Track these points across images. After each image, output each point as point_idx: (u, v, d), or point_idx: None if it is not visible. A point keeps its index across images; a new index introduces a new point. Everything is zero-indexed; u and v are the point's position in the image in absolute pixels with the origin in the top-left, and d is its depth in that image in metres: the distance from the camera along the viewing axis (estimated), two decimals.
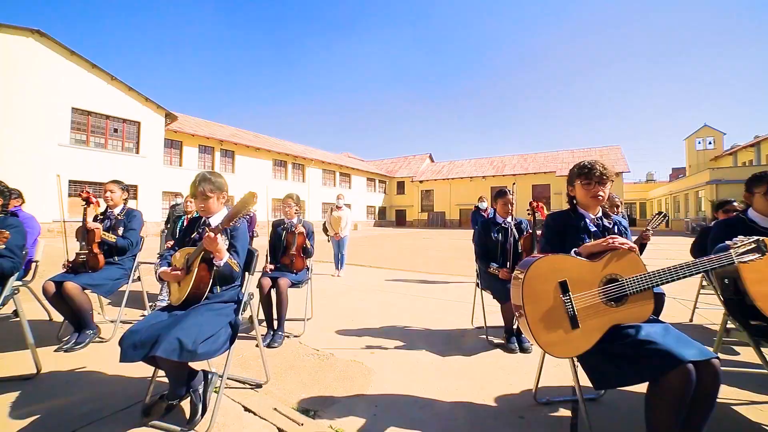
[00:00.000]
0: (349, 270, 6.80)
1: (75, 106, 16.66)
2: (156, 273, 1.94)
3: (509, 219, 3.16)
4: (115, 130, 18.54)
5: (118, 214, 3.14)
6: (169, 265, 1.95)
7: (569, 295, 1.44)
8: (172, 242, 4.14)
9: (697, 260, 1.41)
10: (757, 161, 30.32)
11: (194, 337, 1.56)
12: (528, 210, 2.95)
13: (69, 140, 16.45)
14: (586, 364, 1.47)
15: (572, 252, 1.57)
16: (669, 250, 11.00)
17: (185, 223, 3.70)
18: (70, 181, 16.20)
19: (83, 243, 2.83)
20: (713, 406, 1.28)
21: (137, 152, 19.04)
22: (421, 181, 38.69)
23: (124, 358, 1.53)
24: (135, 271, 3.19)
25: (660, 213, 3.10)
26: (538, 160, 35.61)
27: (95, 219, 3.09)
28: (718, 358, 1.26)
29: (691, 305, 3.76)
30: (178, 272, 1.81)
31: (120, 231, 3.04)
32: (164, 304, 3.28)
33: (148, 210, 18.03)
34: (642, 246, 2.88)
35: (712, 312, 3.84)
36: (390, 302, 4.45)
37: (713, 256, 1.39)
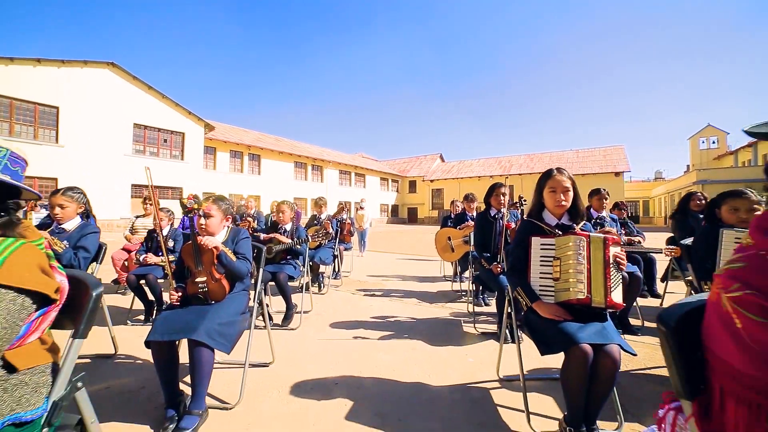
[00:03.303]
0: (368, 254, 9.64)
1: (135, 122, 19.94)
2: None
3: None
4: (165, 141, 21.77)
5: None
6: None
7: (451, 241, 4.22)
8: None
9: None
10: (754, 161, 31.35)
11: (322, 257, 4.40)
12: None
13: (131, 151, 19.74)
14: (459, 264, 4.27)
15: (458, 227, 4.35)
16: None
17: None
18: (132, 185, 19.54)
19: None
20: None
21: (182, 159, 22.24)
22: (431, 181, 40.35)
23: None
24: None
25: None
26: (544, 160, 36.78)
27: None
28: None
29: None
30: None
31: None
32: None
33: None
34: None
35: None
36: (396, 266, 7.37)
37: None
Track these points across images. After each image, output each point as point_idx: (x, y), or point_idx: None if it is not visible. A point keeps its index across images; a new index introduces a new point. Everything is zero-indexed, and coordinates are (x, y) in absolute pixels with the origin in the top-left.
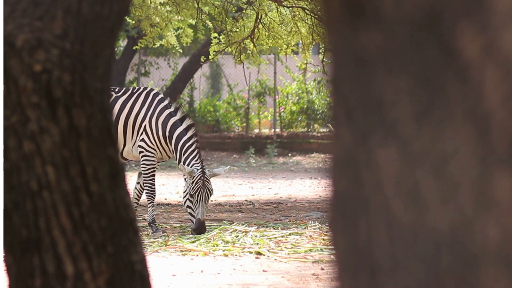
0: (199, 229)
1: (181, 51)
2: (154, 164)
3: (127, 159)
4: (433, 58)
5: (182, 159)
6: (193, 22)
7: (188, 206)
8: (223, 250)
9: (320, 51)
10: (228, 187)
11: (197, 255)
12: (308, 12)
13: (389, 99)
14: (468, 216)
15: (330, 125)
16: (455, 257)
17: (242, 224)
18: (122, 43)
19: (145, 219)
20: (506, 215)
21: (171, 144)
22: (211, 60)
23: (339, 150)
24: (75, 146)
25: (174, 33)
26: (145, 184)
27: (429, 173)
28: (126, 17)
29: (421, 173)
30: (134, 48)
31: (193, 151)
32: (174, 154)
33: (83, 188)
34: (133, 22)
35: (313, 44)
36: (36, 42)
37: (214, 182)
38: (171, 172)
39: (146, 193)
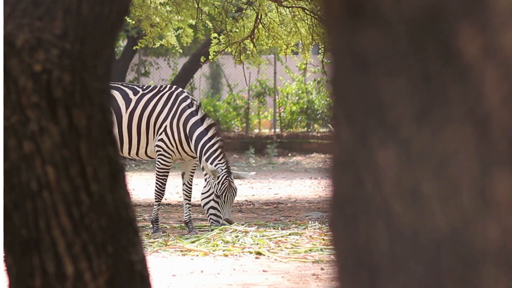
0: None
1: (181, 51)
2: (169, 165)
3: (152, 158)
4: (433, 58)
5: (203, 159)
6: (193, 22)
7: (212, 207)
8: (223, 250)
9: (320, 51)
10: None
11: (197, 255)
12: (308, 12)
13: (389, 100)
14: (468, 216)
15: (330, 125)
16: (455, 257)
17: (242, 224)
18: (122, 43)
19: (145, 219)
20: (506, 215)
21: (191, 144)
22: (211, 60)
23: (339, 150)
24: (75, 146)
25: (174, 33)
26: (156, 182)
27: (429, 173)
28: (126, 17)
29: (421, 173)
30: (134, 48)
31: (215, 150)
32: (195, 154)
33: (83, 188)
34: (133, 22)
35: (313, 44)
36: (36, 42)
37: None
38: (171, 172)
39: (155, 191)
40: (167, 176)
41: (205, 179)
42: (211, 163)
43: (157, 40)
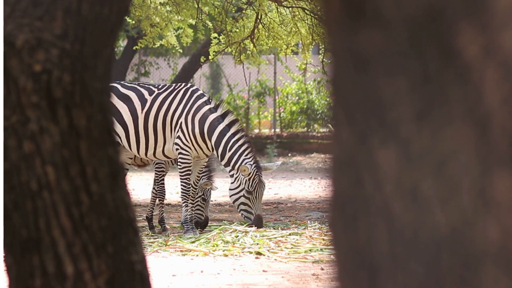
0: (259, 224)
1: (181, 51)
2: (190, 163)
3: (169, 157)
4: (433, 58)
5: (227, 156)
6: (193, 22)
7: (243, 203)
8: (223, 250)
9: (320, 51)
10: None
11: (197, 255)
12: (308, 12)
13: (389, 100)
14: (468, 216)
15: (330, 125)
16: (455, 257)
17: (242, 224)
18: (122, 43)
19: (145, 219)
20: (506, 215)
21: (210, 141)
22: (211, 60)
23: (339, 150)
24: (75, 146)
25: (174, 33)
26: (180, 183)
27: (429, 173)
28: (126, 17)
29: (421, 173)
30: (134, 48)
31: (240, 146)
32: (215, 152)
33: (83, 188)
34: (133, 22)
35: (313, 44)
36: (36, 42)
37: (215, 183)
38: (171, 172)
39: (181, 191)
40: (190, 173)
41: (231, 175)
42: (238, 158)
43: (157, 40)
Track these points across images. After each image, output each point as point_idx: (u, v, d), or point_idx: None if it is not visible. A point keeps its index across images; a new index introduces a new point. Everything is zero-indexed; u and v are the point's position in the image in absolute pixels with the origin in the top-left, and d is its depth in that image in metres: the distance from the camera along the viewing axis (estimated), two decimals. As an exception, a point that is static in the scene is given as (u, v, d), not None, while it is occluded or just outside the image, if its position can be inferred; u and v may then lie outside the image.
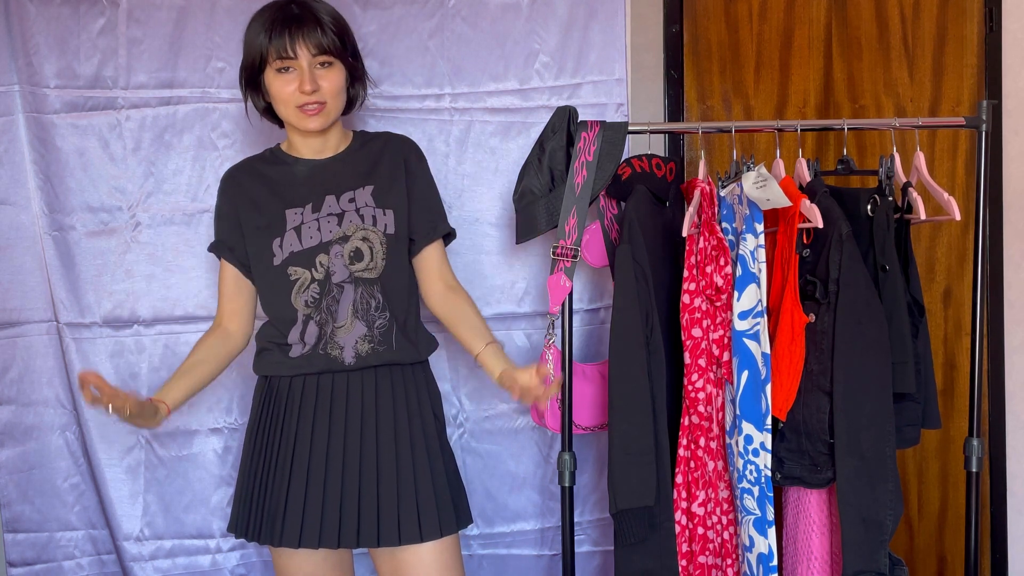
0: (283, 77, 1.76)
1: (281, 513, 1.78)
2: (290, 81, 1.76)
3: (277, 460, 1.81)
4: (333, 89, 1.79)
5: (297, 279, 1.80)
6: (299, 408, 1.81)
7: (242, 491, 1.86)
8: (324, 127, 1.82)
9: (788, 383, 1.85)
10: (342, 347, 1.80)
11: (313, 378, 1.81)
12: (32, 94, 2.22)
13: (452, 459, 1.91)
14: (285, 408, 1.82)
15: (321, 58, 1.76)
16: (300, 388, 1.82)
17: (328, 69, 1.78)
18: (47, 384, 2.29)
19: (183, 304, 2.29)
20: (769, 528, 1.86)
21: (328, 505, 1.77)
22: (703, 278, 1.89)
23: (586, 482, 2.37)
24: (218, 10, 2.24)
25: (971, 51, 2.46)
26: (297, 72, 1.75)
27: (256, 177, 1.89)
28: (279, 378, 1.84)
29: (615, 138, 1.96)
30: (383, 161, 1.88)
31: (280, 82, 1.77)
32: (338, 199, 1.83)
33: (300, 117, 1.79)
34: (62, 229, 2.25)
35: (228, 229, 1.89)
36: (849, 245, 1.82)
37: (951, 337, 2.54)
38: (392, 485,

━━━━━━━━━━

What to produce - Repeat the line containing "31: (280, 82, 1.77)" and all subsequent lines through the final line of the data, exactly and with no others.

Answer space -
31: (280, 82, 1.77)
32: (338, 199, 1.83)
33: (300, 117, 1.79)
34: (62, 229, 2.25)
35: (228, 229, 1.89)
36: (849, 245, 1.82)
37: (951, 337, 2.54)
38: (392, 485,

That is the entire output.